Here’s how I made up a recipe for campfire hash browns. It was a nice day, the kids wanted to do outside stuff, and I wanted to cook.
Step 1: Get a big piece of tinfoil, and put a big pile of potatoes, onions, corn, cheese, and bacon on it. Put a half a stick of butter in the middle and put some paprika and whatever other spices you happen to like on there.
Step 2: Wrap it up, then do that two more times.

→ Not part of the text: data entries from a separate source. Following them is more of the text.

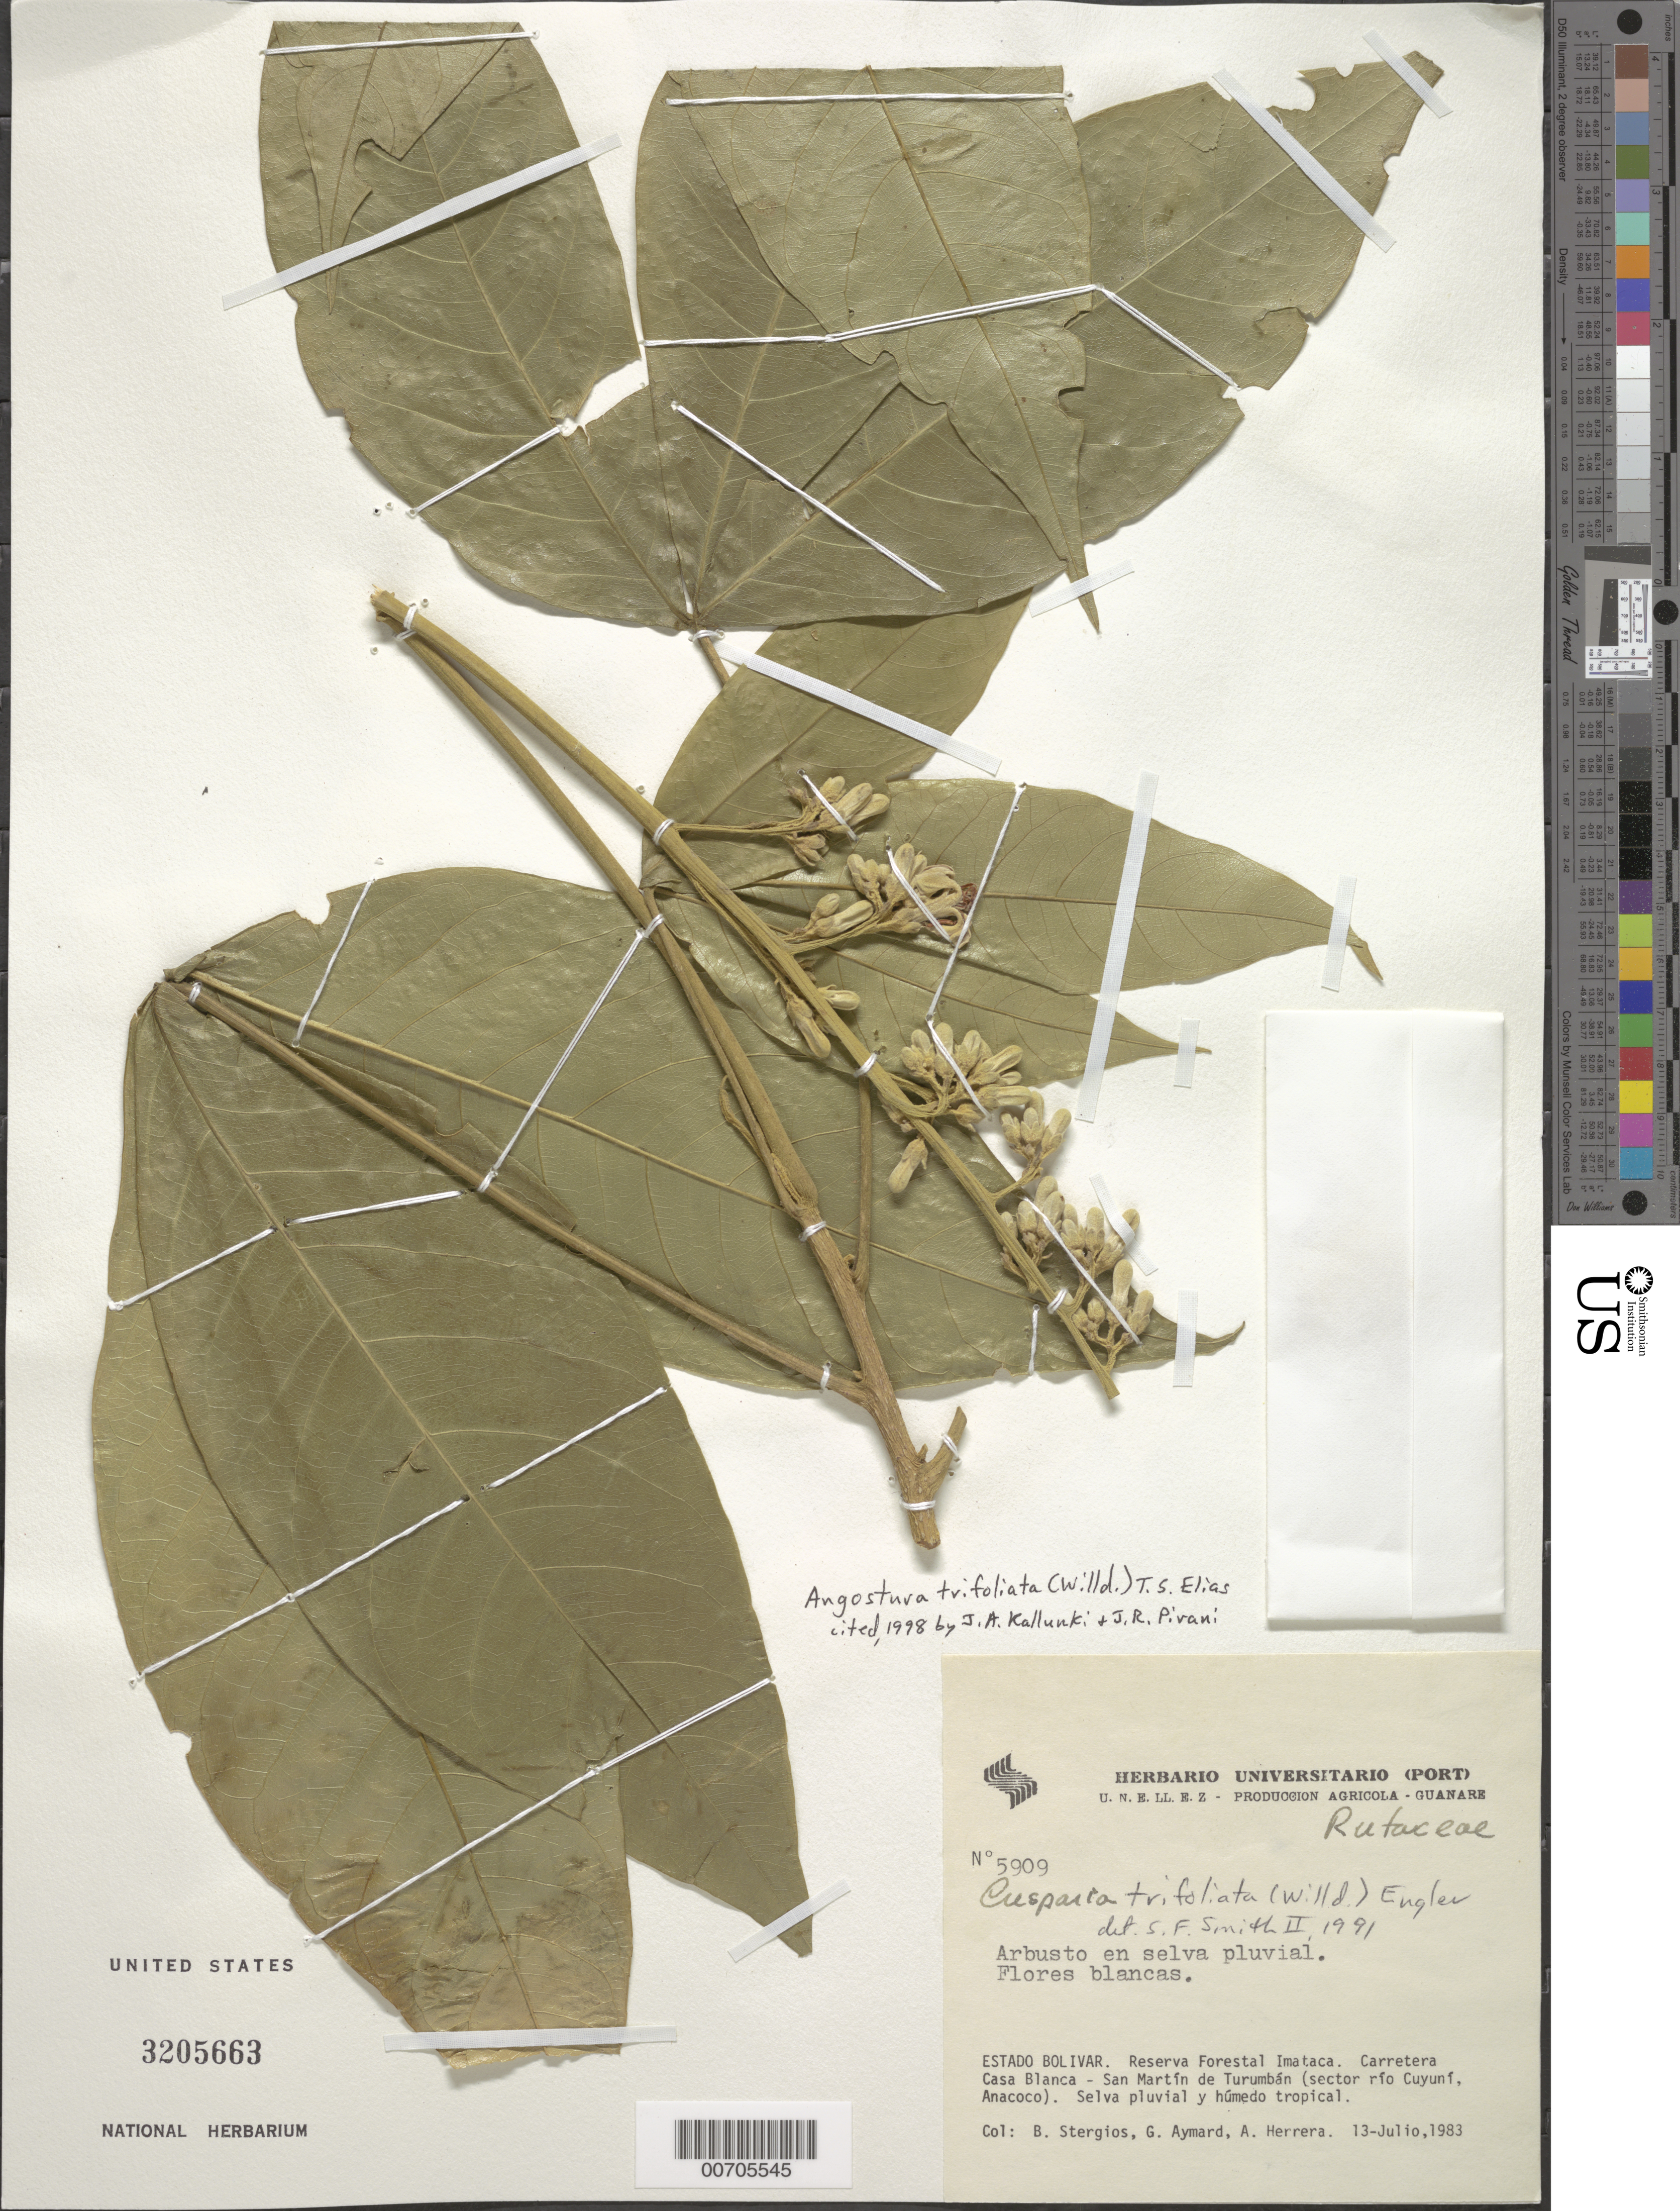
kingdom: Plantae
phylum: Tracheophyta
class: Magnoliopsida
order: Sapindales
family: Rutaceae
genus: Angostura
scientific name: Angostura trifoliata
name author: (Willd.) T.S. Elias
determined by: Kallunki, Jacquelyn A.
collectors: B. G. Stergios, G. A. Aymard & A. Herrera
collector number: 5909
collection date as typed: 13-Jul-83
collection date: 1983-07-13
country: Venezuela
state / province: Bolívar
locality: Reserva Forestal Imataca, Pica de la CVG que conduce al medio Río Botanamo (cerca de la confluencia con el Río Coruma) desde la carretera Casa Blanca - Anacoco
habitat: Selva pluvial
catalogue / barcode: US 3205663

Step 3: Put it on a fire that your three kids help you build. If you don’t have three kids, just get any kids to help, they all want to build fires anyway:
Step 4: Move them around so they only burn a little and not all the way. Keep moving them around on occasion for maybe half an hour? Whatever:
Step 5: Open those bad boys up and scrape out the delicious heart attack you’re going to eat along with a can of beans you cooked hobo-style in the can and some hot dogs your kids gleefully set on fire and then ate:
This was so ridiculously good.
What? You want a deeper lesson or something here? Okay, it’s this: learn the basic principles of a category of knowledge (such as the basic principle “butter + potatoes + pretty much anything else will probably be good”) and then experiment. Involve your kids if you have them, or just anyone you like, because learning together is fun. You’ll burn the edges a little, but you can always scrape that off, and there will be something delicious in there. And if that’s not an analogy for all of life, I don’t know what is.